§ Fragmento citado
——

Aceptó el desafío en la Selección, que quizás otros no lo hicieran y se dio el lujo de hacer lo que el pensaba que estaba bien, sin miedos.

Un hombre del Interior y por sobre todas las cosas, Frontal.

Seguramente que estará charlando de fútbol con el «Mazurca»

Comparto lo que hoy escribí en el Diario, de los que tuvimos la suerte de seguirlo a través de la radio, en la cancha o por la TV como jugador, lo de técnico es más cercano.

Del tiempo del blanco y negro

Se fue otra gloria del fútbol uruguayo

Sin duda que la noticia de la muerte de Luis Alberto Cubilla Almeida, -nacido en Paysandú un 28 de marzo de 1940 y que fue una gloria del fútbol celeste-, nos dejó ese sabor agridulce.

Un GRANDE con todas las letras y un GANADOR por siempre, nacido en esta región, que ha sabido dar grandes jugadores.

——

§ Qué debe hacer
Enumere los medios y lugares que, según el fragmento sobre Luis Cubilla, permitieron seguirlo como jugador.

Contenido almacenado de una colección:
——

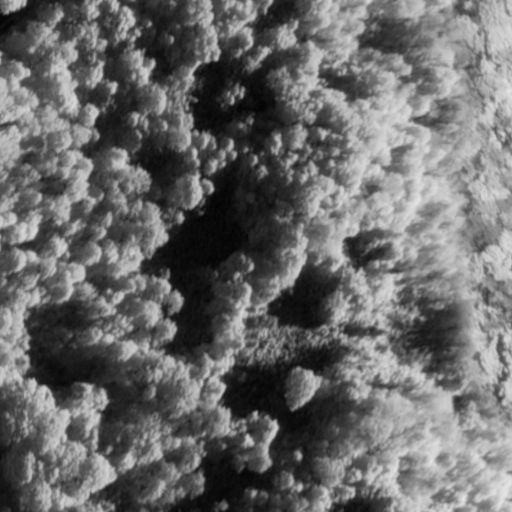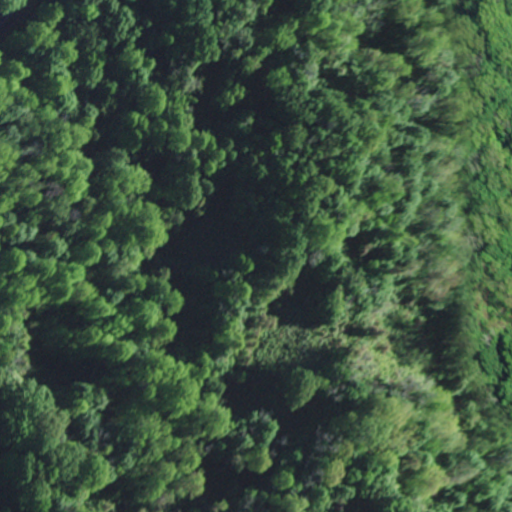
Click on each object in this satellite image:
road: (21, 16)
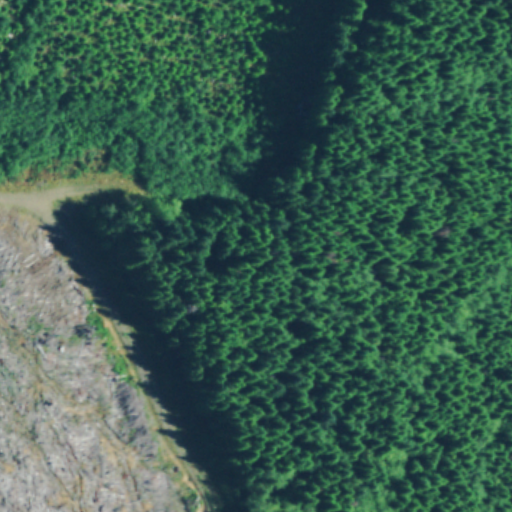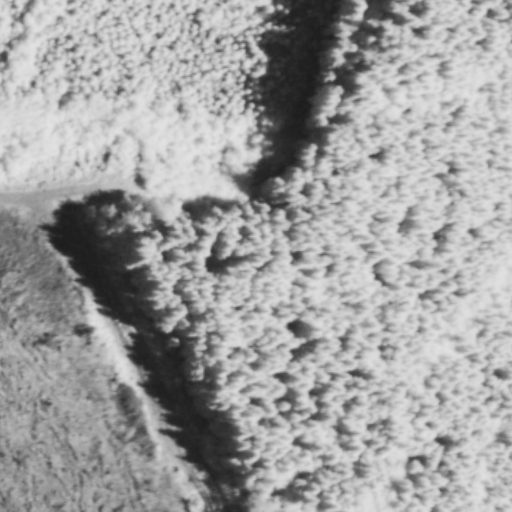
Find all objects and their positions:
road: (242, 173)
road: (129, 333)
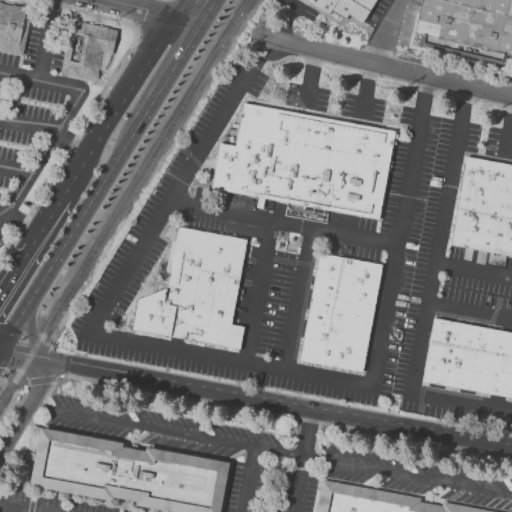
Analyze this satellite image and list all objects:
road: (139, 3)
building: (344, 7)
road: (149, 9)
road: (194, 10)
building: (349, 10)
building: (12, 26)
building: (466, 26)
building: (13, 27)
building: (468, 27)
road: (389, 31)
road: (167, 34)
road: (46, 40)
building: (85, 49)
building: (87, 49)
road: (392, 67)
road: (172, 74)
road: (312, 75)
road: (369, 88)
road: (510, 90)
road: (95, 102)
parking lot: (27, 106)
road: (66, 116)
road: (102, 121)
road: (28, 124)
road: (70, 143)
building: (305, 161)
building: (307, 163)
road: (17, 167)
railway: (114, 191)
railway: (119, 197)
railway: (123, 203)
building: (484, 207)
building: (486, 208)
road: (45, 219)
road: (19, 221)
road: (284, 221)
road: (71, 235)
road: (15, 267)
road: (473, 268)
road: (428, 289)
building: (196, 290)
road: (260, 291)
building: (199, 293)
road: (295, 297)
road: (469, 309)
building: (340, 312)
building: (342, 314)
road: (33, 328)
road: (213, 356)
building: (469, 357)
building: (470, 358)
traffic signals: (53, 360)
road: (1, 370)
road: (14, 376)
road: (42, 380)
road: (255, 398)
road: (27, 409)
road: (270, 413)
road: (270, 450)
road: (303, 460)
building: (127, 473)
building: (128, 475)
road: (251, 480)
building: (377, 501)
building: (375, 503)
road: (15, 509)
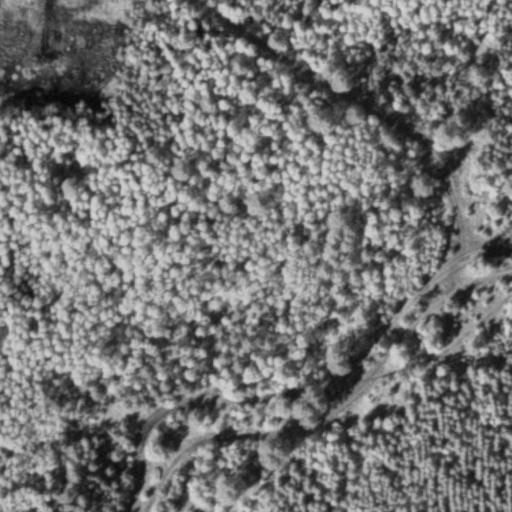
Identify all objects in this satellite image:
road: (301, 68)
road: (415, 301)
road: (263, 393)
road: (336, 412)
road: (128, 486)
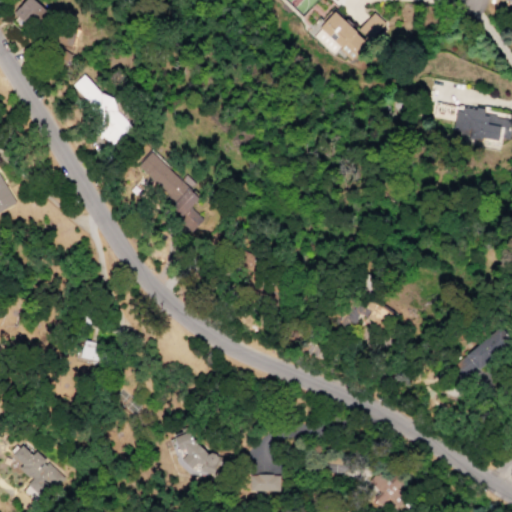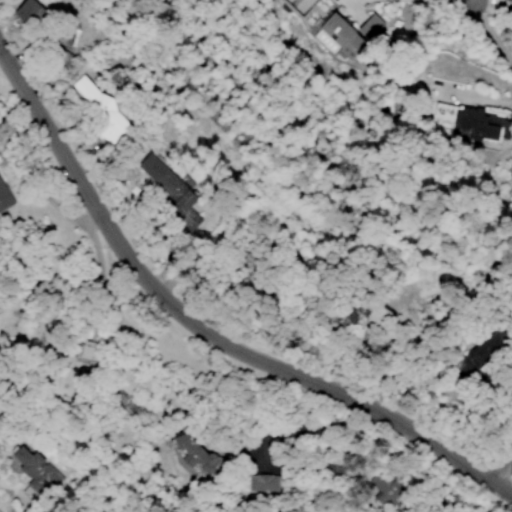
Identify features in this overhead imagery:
building: (506, 3)
building: (27, 12)
building: (368, 27)
building: (63, 34)
building: (335, 35)
building: (97, 107)
building: (480, 124)
building: (167, 187)
road: (48, 197)
building: (3, 198)
building: (4, 199)
building: (351, 312)
road: (202, 330)
building: (90, 351)
building: (478, 353)
road: (320, 429)
building: (194, 451)
road: (502, 468)
building: (34, 471)
building: (260, 482)
building: (383, 489)
road: (11, 499)
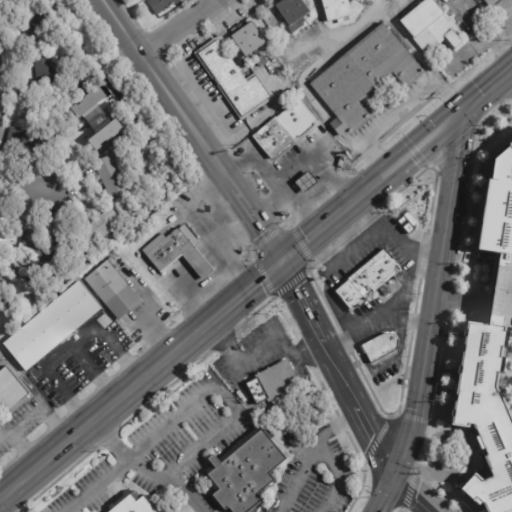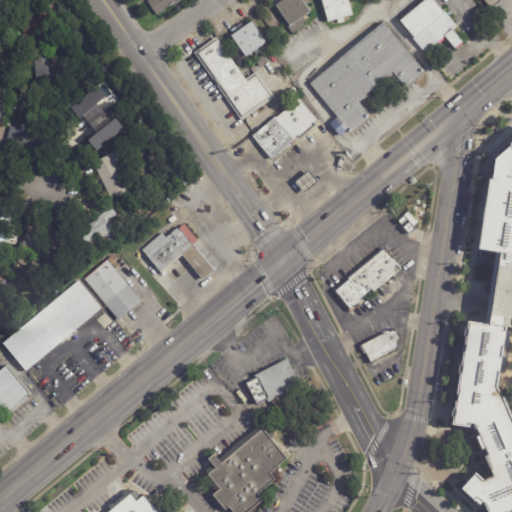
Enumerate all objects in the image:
building: (490, 2)
road: (208, 3)
building: (492, 3)
building: (160, 4)
building: (13, 5)
building: (162, 5)
building: (336, 9)
building: (335, 10)
building: (292, 12)
building: (293, 15)
building: (35, 25)
building: (429, 25)
building: (430, 26)
road: (181, 27)
building: (38, 29)
road: (486, 31)
road: (339, 33)
building: (280, 37)
building: (247, 39)
building: (249, 41)
building: (262, 62)
road: (423, 62)
building: (45, 70)
road: (507, 72)
building: (48, 75)
building: (364, 78)
building: (233, 79)
road: (507, 80)
building: (234, 81)
road: (481, 95)
road: (311, 98)
building: (92, 110)
traffic signals: (460, 114)
road: (384, 124)
road: (193, 128)
building: (284, 128)
building: (286, 130)
building: (105, 134)
building: (81, 138)
building: (24, 139)
building: (29, 140)
road: (293, 167)
road: (452, 169)
road: (319, 170)
building: (111, 174)
building: (112, 174)
road: (324, 176)
road: (305, 181)
building: (306, 181)
building: (413, 181)
road: (28, 184)
building: (307, 184)
road: (310, 187)
road: (292, 191)
road: (297, 197)
building: (497, 204)
road: (295, 206)
road: (271, 207)
building: (173, 219)
building: (407, 222)
building: (3, 223)
building: (408, 223)
building: (98, 227)
road: (241, 229)
building: (94, 231)
building: (1, 240)
building: (40, 242)
building: (44, 244)
road: (231, 246)
building: (169, 247)
building: (98, 250)
building: (176, 251)
road: (204, 253)
road: (193, 259)
traffic signals: (282, 259)
building: (113, 261)
gas station: (198, 262)
building: (198, 262)
road: (185, 268)
road: (200, 268)
building: (36, 272)
building: (368, 278)
building: (366, 279)
building: (1, 283)
building: (112, 290)
building: (113, 290)
parking lot: (499, 291)
building: (499, 291)
road: (187, 292)
building: (3, 299)
road: (303, 300)
road: (228, 303)
road: (376, 318)
building: (52, 325)
building: (51, 326)
road: (68, 345)
building: (382, 345)
building: (382, 347)
building: (492, 351)
road: (2, 358)
road: (253, 360)
road: (338, 366)
road: (94, 371)
road: (423, 372)
building: (273, 382)
building: (405, 382)
building: (271, 383)
building: (11, 391)
building: (12, 391)
road: (221, 397)
road: (42, 399)
building: (486, 413)
road: (55, 425)
road: (331, 430)
road: (374, 433)
road: (5, 436)
road: (23, 452)
road: (148, 470)
building: (245, 471)
building: (247, 472)
traffic signals: (396, 475)
road: (291, 484)
road: (95, 485)
road: (414, 493)
building: (135, 504)
building: (133, 505)
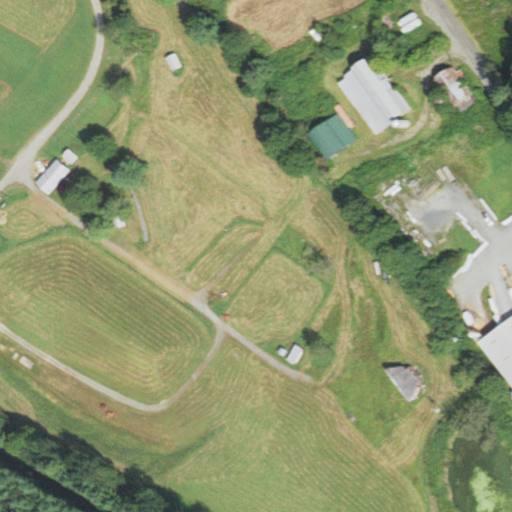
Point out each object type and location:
road: (473, 57)
building: (456, 87)
building: (376, 98)
building: (335, 137)
building: (71, 157)
building: (53, 178)
building: (11, 220)
building: (335, 323)
building: (502, 348)
road: (85, 377)
building: (405, 383)
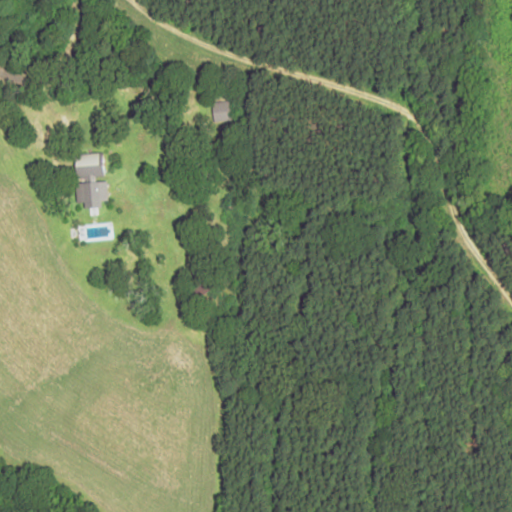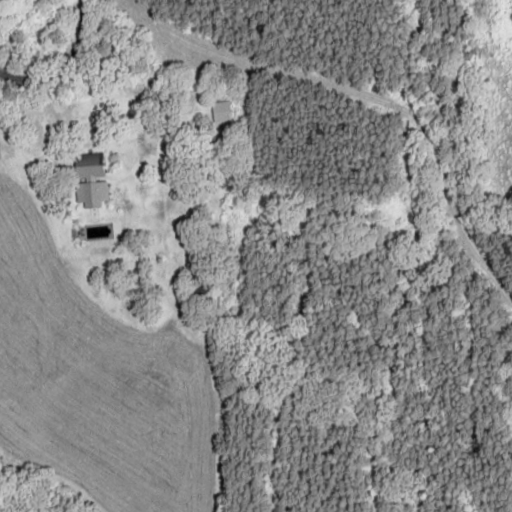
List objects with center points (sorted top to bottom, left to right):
road: (68, 71)
building: (222, 111)
building: (88, 166)
building: (91, 193)
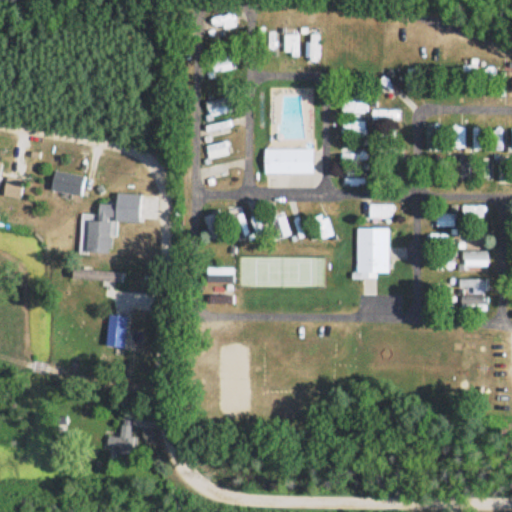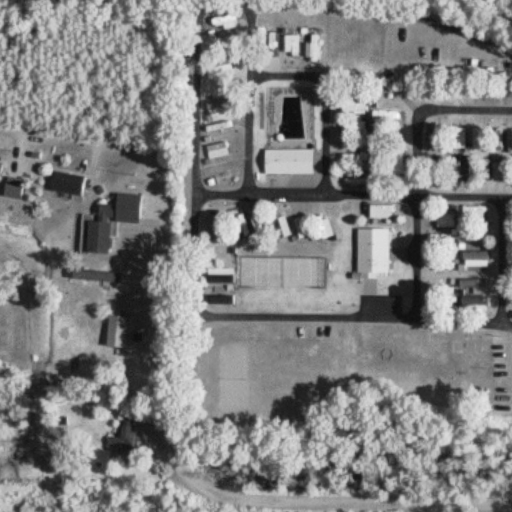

——

§ Resultado obtenido
La radio, la cancha y la TV.